Mapping Jane Jacobs
I used optical character recognition to convert a pdf into text, named entity recognition algorithm to parse the text for places, Google Maps’ geocoding API to pull latitude / longitude coordinates and Carto to map everything. All of code is available here.
A quick overview of my steps…
Find the pdf
Convert pdf to text
Parse text for locations
Use the geotext library to extract country and cities from the text.
from geotext import GeoText
places = GeoText(s)
Look below at a few of the cities found using this tool. Clearly, there are some mistakes (Mary and Nelson are names, not places) but some cities are correctly identified (Chicago, Philadelphia).
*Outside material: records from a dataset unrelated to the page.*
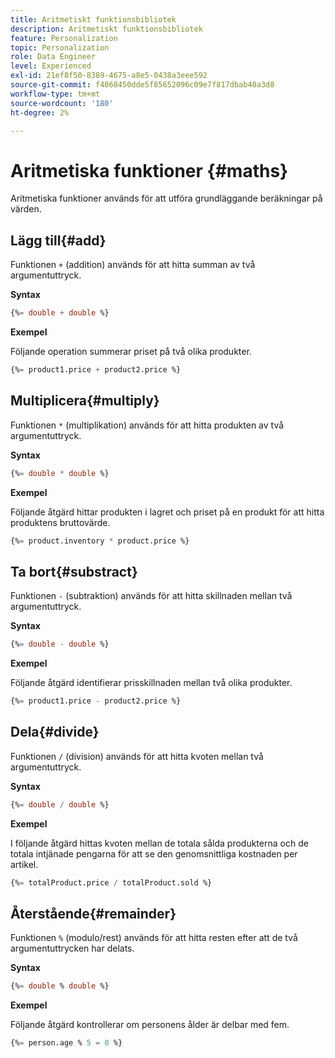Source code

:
 ```yaml
---
title: Aritmetiskt funktionsbibliotek
description: Aritmetiskt funktionsbibliotek
feature: Personalization
topic: Personalization
role: Data Engineer
level: Experienced
exl-id: 21ef8f50-8389-4675-a8e5-0438a3eee592
source-git-commit: f4068450dde5f85652096c09e7f817dbab40a3d8
workflow-type: tm+mt
source-wordcount: '180'
ht-degree: 2%

---
```


# Aritmetiska funktioner {#maths}

Aritmetiska funktioner används för att utföra grundläggande beräkningar på värden.

## Lägg till{#add}

Funktionen `+` (addition) används för att hitta summan av två argumentuttryck.

**Syntax**

```sql
{%= double + double %}
```

**Exempel**

Följande operation summerar priset på två olika produkter.

```sql
{%= product1.price + product2.price %}
```

## Multiplicera{#multiply}

Funktionen `*` (multiplikation) används för att hitta produkten av två argumentuttryck.

**Syntax**

```sql
{%= double * double %}
```

**Exempel**

Följande åtgärd hittar produkten i lagret och priset på en produkt för att hitta produktens bruttovärde.

```sql
{%= product.inventory * product.price %}
```

## Ta bort{#substract}

Funktionen `-` (subtraktion) används för att hitta skillnaden mellan två argumentuttryck.

**Syntax**

```sql
{%= double - double %}
```

**Exempel**

Följande åtgärd identifierar prisskillnaden mellan två olika produkter.

```sql
{%= product1.price - product2.price %}
```

## Dela{#divide}

Funktionen `/` (division) används för att hitta kvoten mellan två argumentuttryck.

**Syntax**

```sql
{%= double / double %}
```

**Exempel**

I följande åtgärd hittas kvoten mellan de totala sålda produkterna och de totala intjänade pengarna för att se den genomsnittliga kostnaden per artikel.

```sql
{%= totalProduct.price / totalProduct.sold %}
```

## Återstående{#remainder}

Funktionen `%` (modulo/rest) används för att hitta resten efter att de två argumentuttrycken har delats.

**Syntax**

```sql
{%= double % double %}
```

**Exempel**

Följande åtgärd kontrollerar om personens ålder är delbar med fem.

```sql
{%= person.age % 5 = 0 %}
```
Let’s ignore this problem for now and come back to it later.
places.cities[:10]
[u'YORK',
u'Mary',
u'Nelson',
u'Kent',
u'Most',
u'Of',
u'Chicago',
u'Chicago',
u'York',
u'Philadelphia']
Use Google Maps API to pull lat/lon coordinates
coords = {}
for city in places.cities:
geocode_result = gmaps.geocode(city)
# if google maps request doesn't return any data, don't do anything
if len(geocode_result) == 0:
pass
else:
lat = geocode_result[0]['geometry']['location']['lat']
lon = geocode_result[0]['geometry']['location']['lng']
coords[city] = ((lat,lon))
Checking that it works correctly for Boston:
Map it
I mapped the cities using Carto. The size of the bubbles represents the number of times that each city is mentioned in the text.